3. You present the award to people and organisations offering solutions to 'mankind's most urgent challenges', as you put it. Have these challenges changed during the past 25 years?

Download - Stream (mp3, 470 kB)

Uexkull: I think these challenges have become more difficult, because we have wasted so much time. The 'Limits to Growth' warned about many of the ecological challenges, which of course also imply the challenges of global justice. But this was ridiculed and ignored for a long time. Now it is being rediscovered. But of course these wasted years means that it is going to be much more difficult to find solutions and implement solutions in the time we have left.

Download - Stream (mp3, 770 kB)

...continued: There are very many examples as far as ecological limits goes, and one is perhaps oil, where the idea was ridiculed that oil was running out. And now suddenly even the experts are realising that the peak oil - the time when oil reserves are maximal, have reached their peak - is coming maybe even this or next year. And from then on oil will become a scarcer commodity and that will have enormous impact on our society, because or society, our economic system, is not based just on oil, it is based on cheap oil. So I think many of these ecological limits are now being rediscovered, but, as I said, with 25 or 30 wasted years behind us.

4. Is it as difficult today for your recipients to make their voices heard as it was 25 years ago? Or have issues like peace, the environment and human rights become mainstream?

Download - Stream (mp3, 1.1 MB)

Uexkull: I think in some ways it is easier, they have in some ways become much more known. At the same time, there is now a huge sort of global cacophony of noise and commercial noise, commercial advertising especially, drowning out alternatives. So while they may have more publicity on their national level, they face these two problems: First of all, that all news today are very sort of short-term and sound-bite oriented.

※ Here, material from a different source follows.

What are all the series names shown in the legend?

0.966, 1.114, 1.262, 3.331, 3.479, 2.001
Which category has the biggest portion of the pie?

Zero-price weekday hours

It is more difficult, I think, probably than it was 25 years ago, when you get access to the media, to actually have the space to explain complex problems and solutions. But also the problem that even if you do win a hearing nationally, the global influence is such that it is much, much more difficult to actually even maintain what you have achieved.

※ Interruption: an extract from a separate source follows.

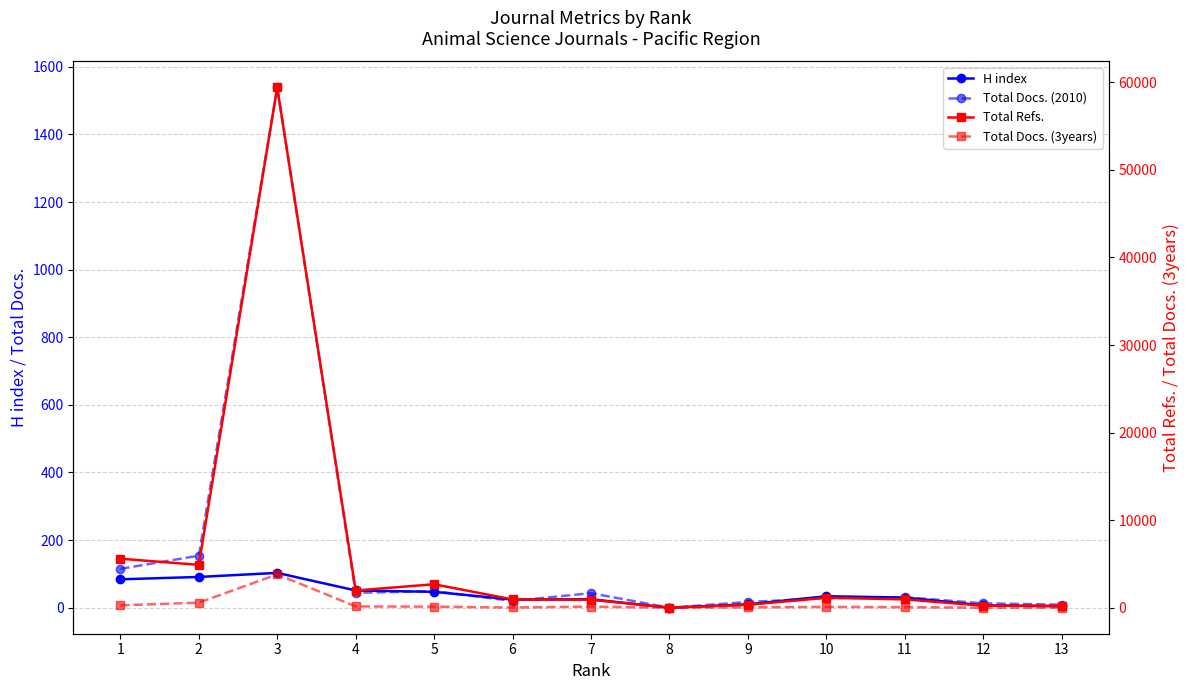

Is the value of H index at 6 greater than the value of Total Docs. (3years) at 6?

No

5. Let us look into the future: What would be your favourite kind of initiative to present the Right Livelihood Award to in 25 years?

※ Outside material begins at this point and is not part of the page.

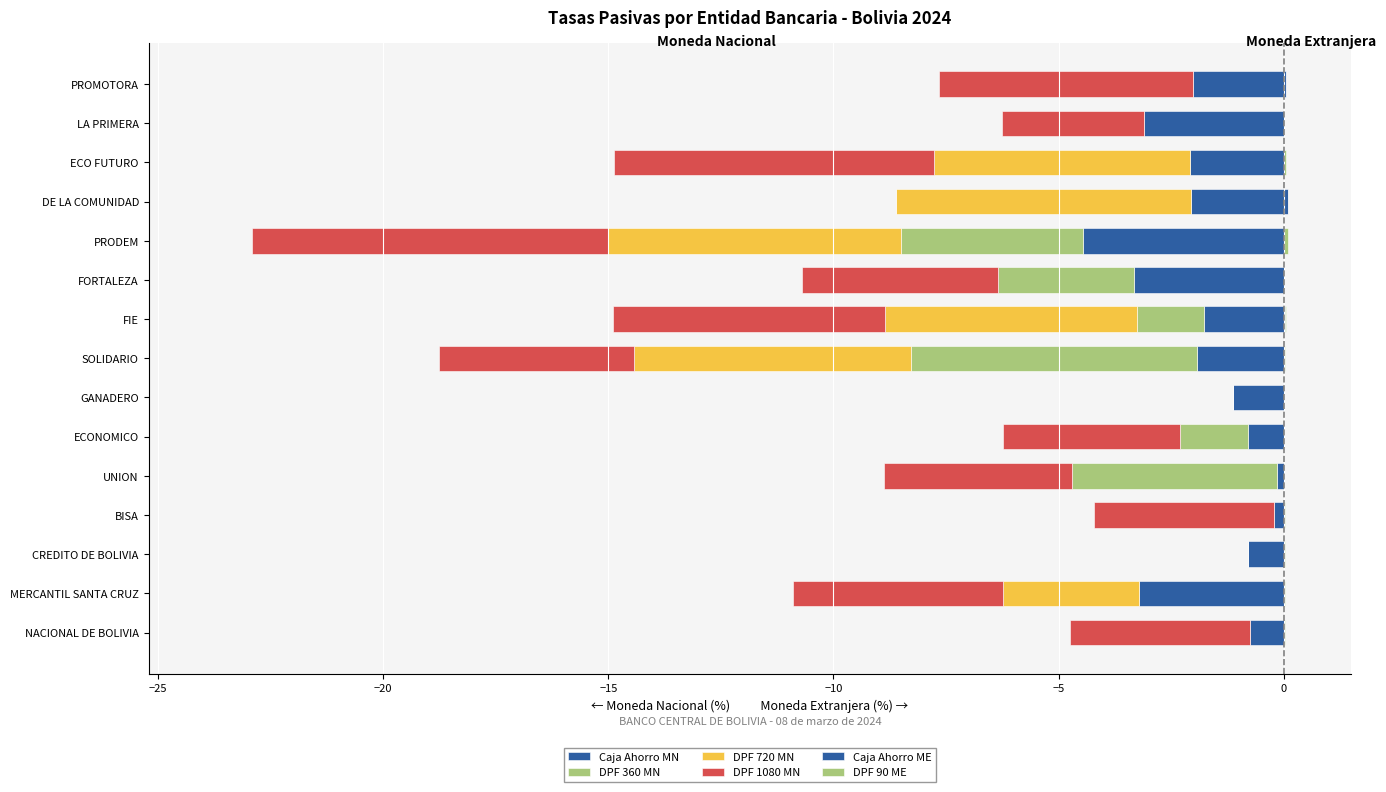

What is the smallest value displayed?

-7.9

Download - Stream (mp3, 910 kB)

Uexkull: Well, my hope is that in 25 years we will be still awarding initiatives which are working on solving problems but that the framework within we give it will not be quite as urgent and perhaps desperate as today. You know, there will still be environmental problems, there will still be problems, I am sure, of global justice. But I hope we will have not this feeling of urgency, which there is now, that we will have come a great deal further in solving these problems. Maybe it is perhaps more a sort of mopping-up situation. Maybe the scenarios, which our award recipients then will have to work with, are less catastrophic than those we face today.